The incoming cold water is preheated as it passes through the secondary heat exchanger before it enters the primary heat exchanger. This secondary heat exchanger is what increases the efficiency of the condensing boiler. The secondary heat exchanger gives the condensing boiler a second opportunity to absorb heat from the energy expended during combustion, by absorbing heat from the exiting flue gases. By capturing heat that would otherwise be wasted the condensing boiler achieves higher operating efficiencies. 

These higher efficiencies are why condensing boiler are mandated in some jurisdictions, and why utilities often offer rebates. Check with your local utility company to see if rebates or incentives are available for changing a conventional boiler to a condensing boiler. Non-condensing or standard boilers have a range of efficiency from 75% to 84%, while condensing boilers can exceed 90% and all the way up to 98%. This will allow you to save on your annual fuel cost while also helping the environment.

If you spend a dollar on fuel for your standard boiler at 75% efficiency, then you are throwing away 25% of your money through the heated exhaust gases. This is $0.25 cents for every dollar you spend. With a condensing boiler or heater that is 95% efficient, you are making your dollar more efficient as now only 5% is wasted in the exhausted flue gas. This means that for every dollar you spend, only $0.05 cents is wasted on flue gas exhaust.

Within the condensing boiler, the flue gas and water travel in opposite directions. The flue gas first enters the primary heat exchanger, while the water first enters the secondary heat exchanger.

Flue Gas Material

Since a condensing boiler has much lower flue gas temperatures, most manufactures recommend the use of PVC or CPVC. Installing plastic piping is easier and less expensive than the standard metal flues used in conventional boilers.
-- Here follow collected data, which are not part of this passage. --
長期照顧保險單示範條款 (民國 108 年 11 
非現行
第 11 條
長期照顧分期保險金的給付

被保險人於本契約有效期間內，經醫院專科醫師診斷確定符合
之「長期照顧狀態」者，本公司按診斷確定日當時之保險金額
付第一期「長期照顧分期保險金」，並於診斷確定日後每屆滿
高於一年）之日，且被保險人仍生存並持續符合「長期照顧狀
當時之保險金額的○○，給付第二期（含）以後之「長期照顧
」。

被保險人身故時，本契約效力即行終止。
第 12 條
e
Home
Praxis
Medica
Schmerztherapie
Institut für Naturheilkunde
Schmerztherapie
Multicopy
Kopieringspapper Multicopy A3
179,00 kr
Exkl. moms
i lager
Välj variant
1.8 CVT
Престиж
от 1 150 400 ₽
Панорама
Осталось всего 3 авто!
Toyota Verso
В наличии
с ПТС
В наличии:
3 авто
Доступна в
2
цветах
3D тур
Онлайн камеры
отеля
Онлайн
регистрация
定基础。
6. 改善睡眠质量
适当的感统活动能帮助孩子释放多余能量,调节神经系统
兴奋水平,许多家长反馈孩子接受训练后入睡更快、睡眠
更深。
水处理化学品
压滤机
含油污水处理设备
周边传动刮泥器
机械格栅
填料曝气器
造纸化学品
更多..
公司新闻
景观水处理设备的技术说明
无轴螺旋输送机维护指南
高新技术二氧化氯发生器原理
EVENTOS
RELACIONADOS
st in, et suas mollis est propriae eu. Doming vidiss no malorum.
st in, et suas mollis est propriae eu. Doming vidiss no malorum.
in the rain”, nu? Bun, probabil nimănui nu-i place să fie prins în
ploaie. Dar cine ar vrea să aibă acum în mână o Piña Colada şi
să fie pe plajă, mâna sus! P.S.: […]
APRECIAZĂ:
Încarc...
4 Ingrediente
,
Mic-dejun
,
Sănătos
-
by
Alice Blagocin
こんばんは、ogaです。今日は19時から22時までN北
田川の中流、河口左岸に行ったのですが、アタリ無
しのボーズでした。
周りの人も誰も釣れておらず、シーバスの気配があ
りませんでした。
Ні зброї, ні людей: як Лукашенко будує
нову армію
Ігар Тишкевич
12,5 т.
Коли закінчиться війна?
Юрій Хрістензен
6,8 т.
For those of you who love the science behind the operation, just remember that the latent heat from the condensation provides around 970 Btu/Lb. of latent energy. This latent heat is what contributes to the increased efficiency, as this heat would otherwise be exhausted to the atmosphere. Boiler efficiency increases as the return water temperature decreases. Condensation occurs below 130F (54.4C), with the greatest efficiencies occurring the closer the return water gets to 60F (15.5C). 

In commercial applications its best to get your supply temperature down to 140F (60C) as this provides an opportunity for better efficiencies. The engineer will have to make sure that the heat exchangers or whatever is receiving the heating hot water can operate at lower supply temperatures, as this will affect the surface areas of coils.

Considerations for Retrofitting a Non-condensing Boiler to a Condensing Boiler

Here are some main points to consider in commercial applications when retrofitting a project that has a conventional non-condensing boiler to a new condensing boiler.

1. Keep return water temperature as far below 130F (54.4C) as possible to take advantage of the increased efficiency at these lower temperatures.
2. Condensate drain piping with an inline filter to neutralize the acidic condensation. This includes the requirement for an approved drain receptor.
3. Boiler flue/stack to be installed using PVC or similar material
4. Heat Exchanger to be made of non-corrosive material, such as stainless.
5. Higher delta-T for existing fan coils or heat exchangers. Do they have the ability for lower flow (GPM) with greater temperature difference using a lower return temperature?
6. The old system might have been designed with a smaller Delta-T, maybe 20F (11C) (The difference between Supply & Return Water Temperatures). The new condensing boiler can run on a wider range of Delta-T, such as 30F to 50F (17C to 28C), allowing for lower GPM’s and pressure drops through heat exchangers. This saves on pump energy due to reduced flow and head.

Applications for using lower return water temperatures and a condensing boiler include, residential water heating and swimming pools, water-source heat pumps, hydronic radiant heating, snow-melt systems and geothermal.